Творческий вечер будет строиться вокруг обсуждения трех тем, восходящих к трем публикациям, вышедшим в России: «Довлатов – псевдодокументалист», «Достоевский – механизмы желаний» и «Герметический мир Иммануила Канта: Кант и Кафка». Также в программе состоится презентация серии из шести детских сказок для взрослых «Спарк, каменный мальчик», опубликованных в Америке на двух языках. В настоящий момент авторский коллектив, творческая группа Pekasus (Ольга Титова, художник, и Вадим Клоков, композитор) работают над созданием мюзикла, о чем будет небольшой рассказ в присутствии членов группы.
Ну, что за прелесть, право! Только не надо ловить блох в этом анонсе, составленном, несомненно, при участии центрового персонажа этого музыкально-литературного перформанса. Что с того, что Ася Пекуровская не могла быть непосредственным участником литературного процесса, не написав на тот момент ни одной литературной строчки, разве что генитальным образом, да простится мне такое предположение, но оно проистекает из самого названия этого авторского вечера и никак иначе истолковано быть не может. Либо такая и вовсе мелочовка, что у Аси родилась дочь Маша от брака с Довлатовым. О вероятном лжеотцовстве Довлатова я уже писал – со слов самого Довлатова и опираясь на факты, но уж совсем нонсенс сказать, что означенная дщерь – от его первого брака, тогда как этот брак распался за пять лет до ее рождения, и Кате, законной дочери Довлатова от второго брака с Леной Довлатовой, было к тому времени четыре года. Не стоит, право, делать из Довлатова Казанову.

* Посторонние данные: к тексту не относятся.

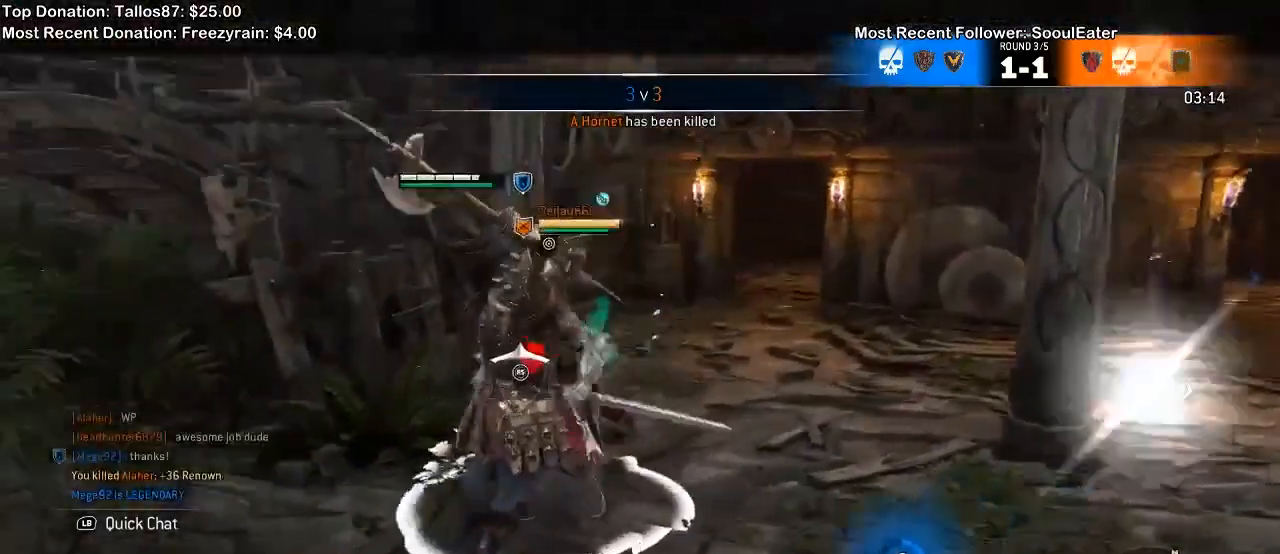
{"buttons": ["X", "L2"], "left_stick": "up-right", "right_stick": "center", "events": [[167, "left_stick", "up"], [233, "right_stick", "center"], [267, "left_stick", "up-right"], [300, "X", "down"]]}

А вот что стоит, так это обратить внимание на характеристику самовыдвиженки – легенда и первая красавица Ленинграда. Ну, относительно порядкового номера в тогдашнем конкурсе красоты: кто считал? Или на нынешний лад: какое жюри присудило ей звание «Мисс Ленинград»? А называть саму себя «суперпризом», который достался Довлатову, – это супер-пупер смело для дамы, которая скоро будет справлять свое 75-летие, с коим заранее ее поздравляю. Все, однако, становится на свои места, когда мы с фрейдистской лупой в руках всмотримся в оброненное Асей Пекуровской слово «легенда». Да, да, читатель, та самая оговорка или описка, сквозь которую, по Фрейду, проглядывает истина. Весь этот анонс, за исключением разве что названия шоу, если вкладывать в глагол «любить» не сокровенный смысл, а куда более элементарный (см. выше), следует определить как самосозданную и саморастиражированную легенду. То, что здесь у нас зовется self-myth.

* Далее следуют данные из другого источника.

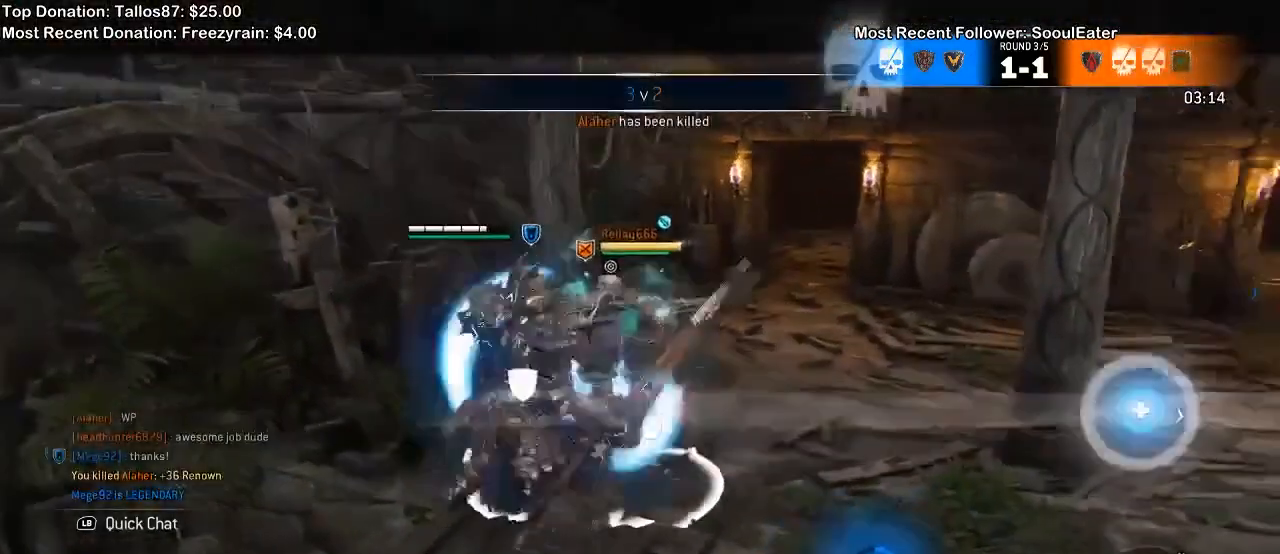
{"buttons": ["L2"], "left_stick": "up-right", "right_stick": "center", "events": [[33, "X", "up"]]}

Вот мы и подходим к концу нашего мини-исследования.
Осталась самая малость.
Мне кажется, в чем мы должны довериться Асе Пекуровской, так это в мужском списке победителей, а скорее, согласно вышеизложенной теории, в списке побежденных ею литераторов, ибо она была падка именно на литературных знаменитостей, будь то суперстар Аксенов или широко известные в узких кругах Бродский и Довлатов. Пусть только не брешет: Сережа к тому времени уже писал рассказы, а Ося конечно же написал лучшие стихи и достиг поэтических высот еще в России, а Нобелевскую премию получил не за амбиции и не за нахрап, но именно за поэзию. Жаль, право, что филолог Ася Пекуровская по сю пору отрицает самоочевидные литературные достижения.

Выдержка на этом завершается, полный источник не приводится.